I put a lot of effort into creating work that is informative, useful, and independent from undue influence. If you’d like to support my writing, please consider becoming a paid subscriber to this newsletter. Doing so helps me put more effort into writing/research, reach more people, and supports my crippling chocolate milk addiction. Help me democratize the most important ideas in AI Research and Engineering to over 100K readers weekly. You can use the following for an email template.

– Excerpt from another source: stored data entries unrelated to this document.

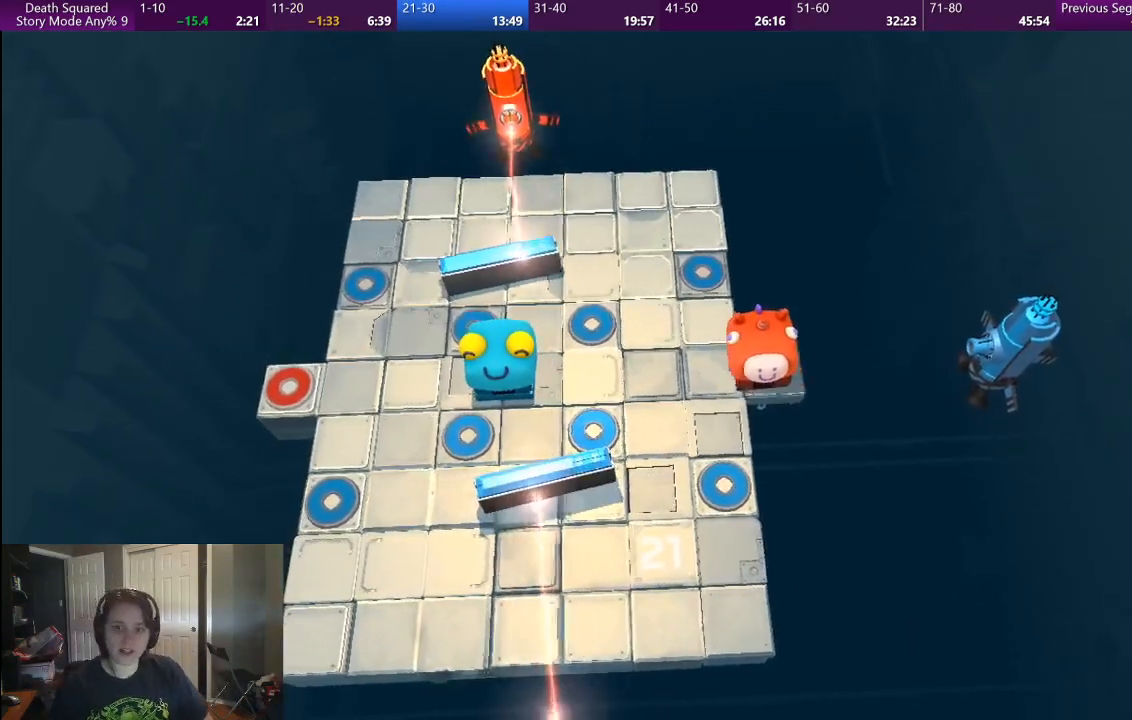
{"buttons": [], "left_stick": "up-left", "right_stick": "center", "events": [[317, "left_stick", "up-left"]]}
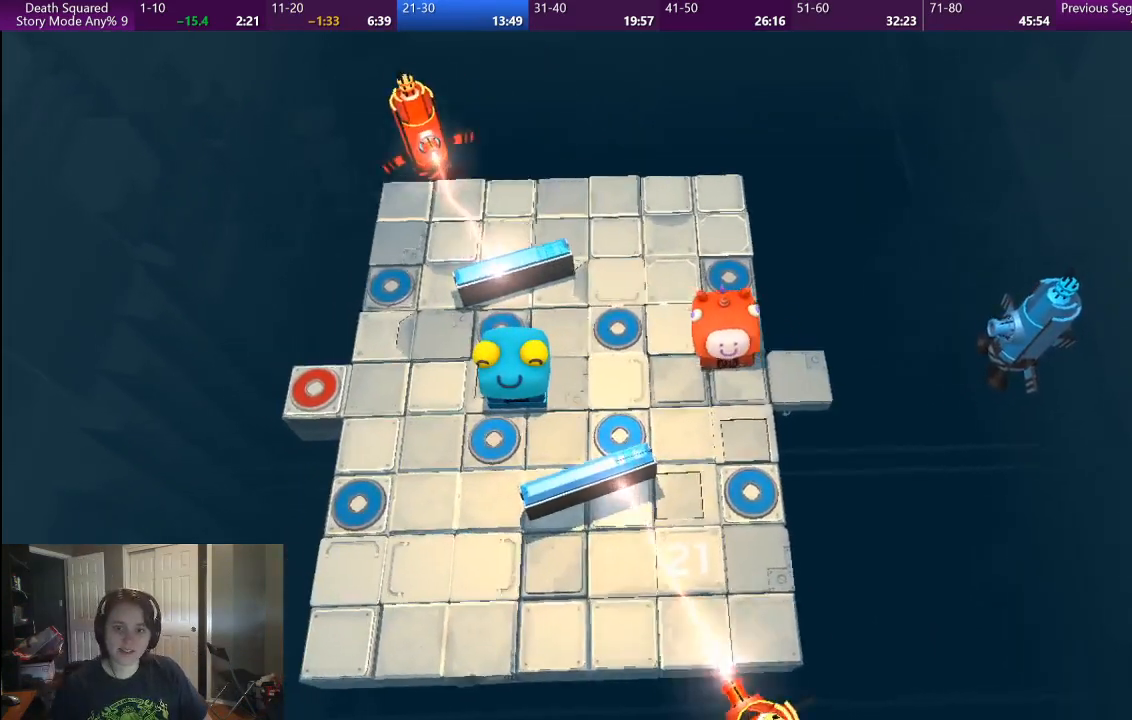
{"buttons": [], "left_stick": "up", "right_stick": "center", "events": [[300, "left_stick", "up"]]}
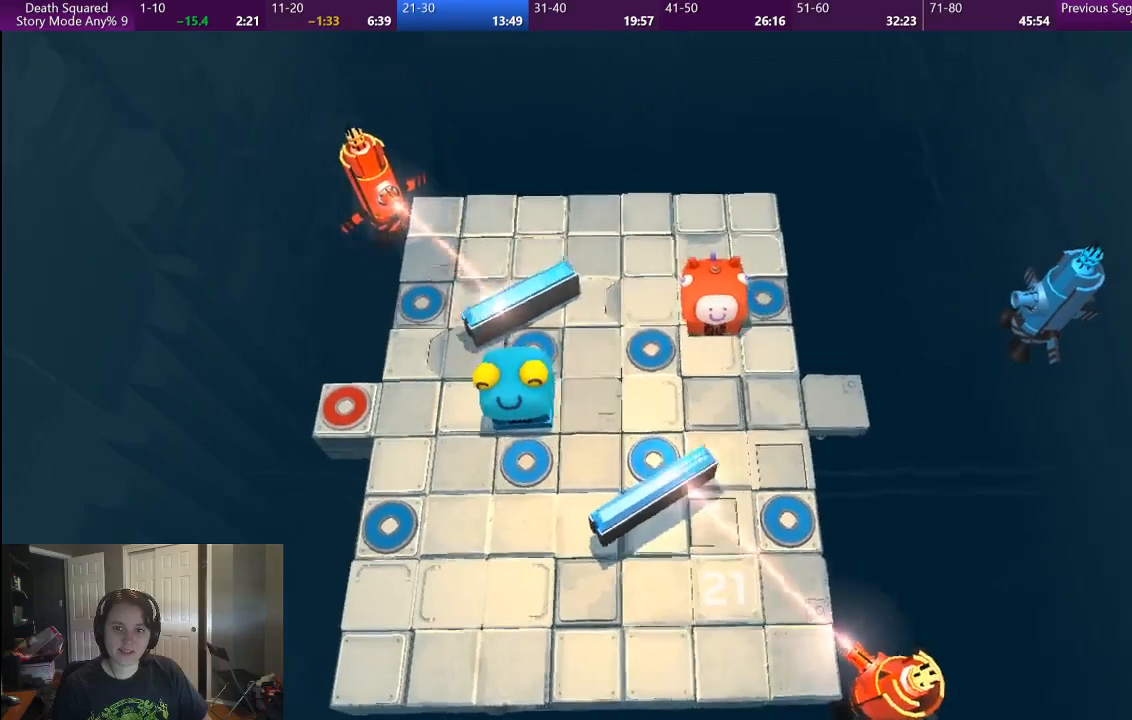
{"buttons": [], "left_stick": "left", "right_stick": "center", "events": [[200, "left_stick", "up-left"], [317, "left_stick", "left"]]}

Help me buy chocolate milk

PS- We follow a “pay what you can” model, which allows you to support within your means, and support my mission of providing high-quality technical education to everyone for less than the price of a cup of coffee. Check out this post for more details and to find a plan that works for you.

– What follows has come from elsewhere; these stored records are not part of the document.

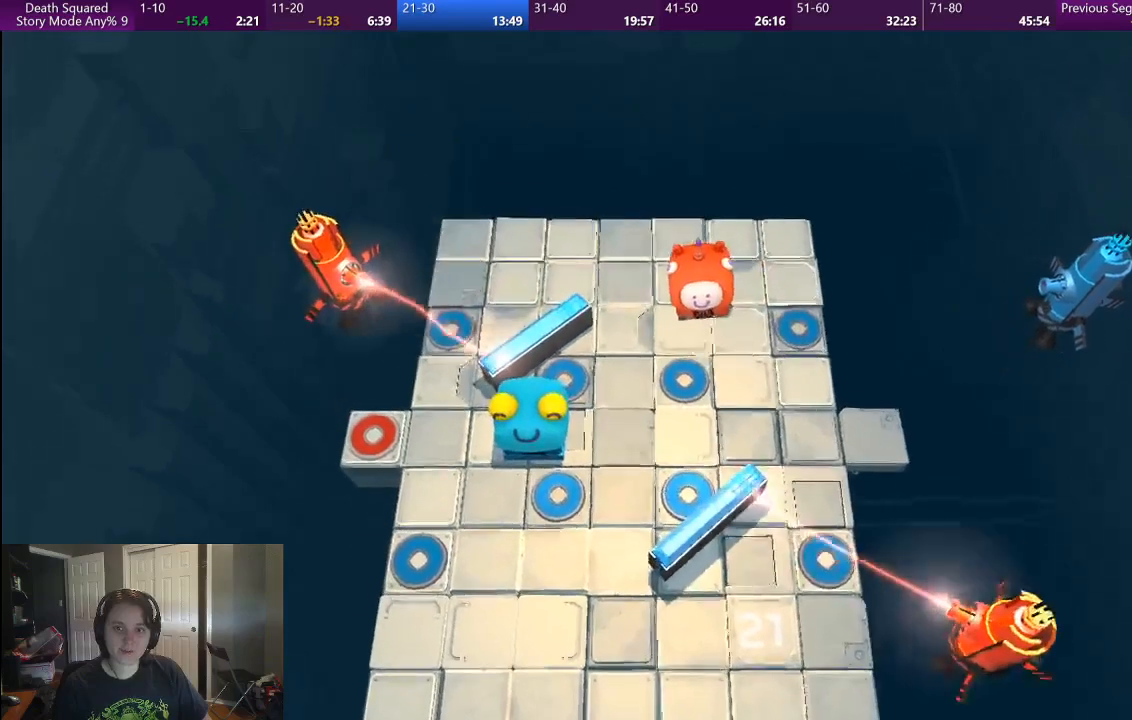
{"buttons": [], "left_stick": "center", "right_stick": "center", "events": [[317, "left_stick", "center"]]}
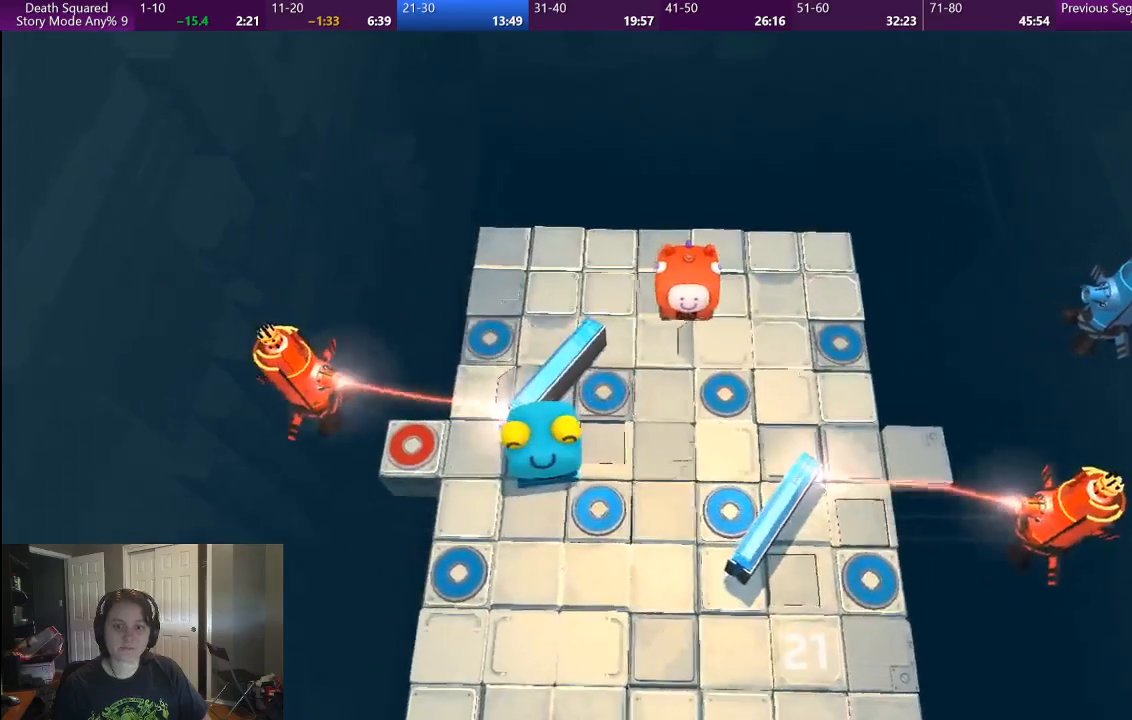
{"buttons": [], "left_stick": "center", "right_stick": "center", "events": []}
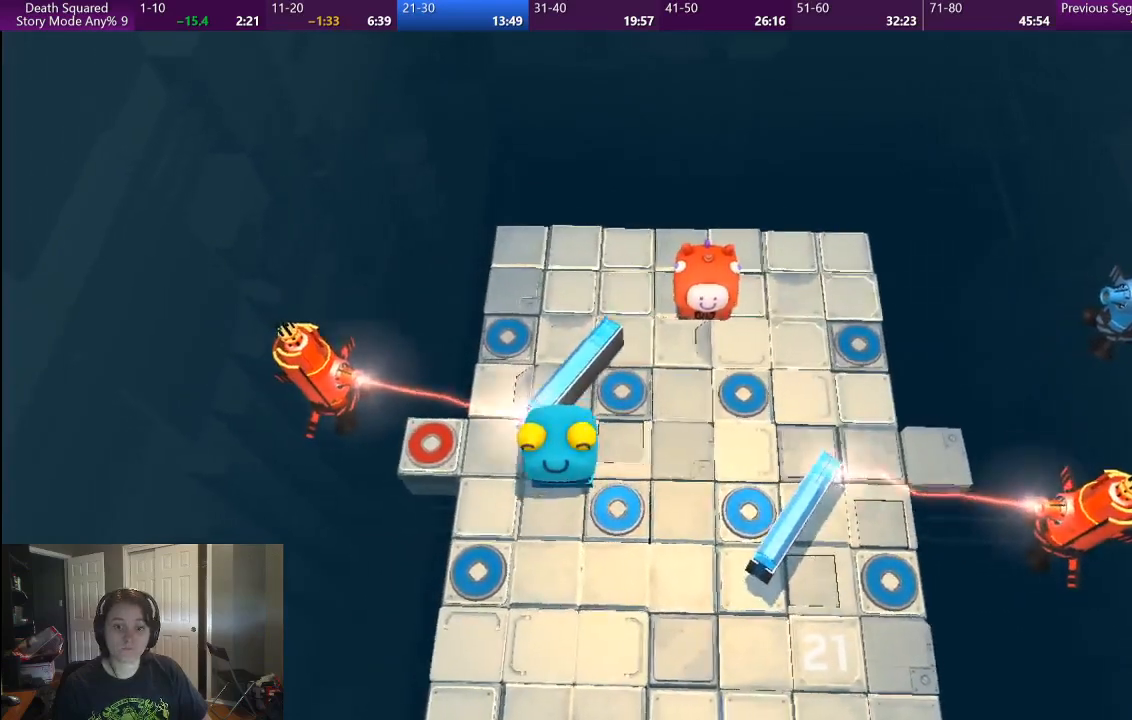
{"buttons": [], "left_stick": "center", "right_stick": "center", "events": []}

This article is the final part of our mini-series about Language Model Alignment. If you want to catch the others, make sure you read-

A New Way to Control Language Model Generations: A technique for attribute-based control over LLM generations to have an efficient way to control toxicity, tone, and other aspects of your LLM.
How Amazon is Rethinking human evaluation for generative large language models: A framework for reducing the amount of Bias in Human Evaluations of LLMs.
How to Automatically Jailbreak OpenAI’s o1: Techniques for automatically red-teaming Language Models, told to me by people who were involved in red-teaming o1.

There is a lot of discussion about LLM Safety and how we need to train our Gen AI to become more like Son Heung-Min and less like Diego Costa. Arguments for this alignment tend to fall into either (or both) two major camps-

AGI (or super-intelligence) is coming. It will take over and enslave/do bad things to humans. The only way to stop this is to build Moral Alignment so that AGI is all about Peace and Love (a mindset we humans have fully embraced and can teach flawlessly). This is the premise behind Ilya Sutskever’s new 5B startup.
Existing tools like ChatGPT can be co-opted into tools that can convince their users to perform harmful actions- divorce their partners, discover new super-viruses (if this were so easy, ChatGPT would have solved cancer), be influenced to vote for a politician/policy, join a cult, etc. To such folk, AI must be gated till we can fully train models to identify harmful requests and refuse them.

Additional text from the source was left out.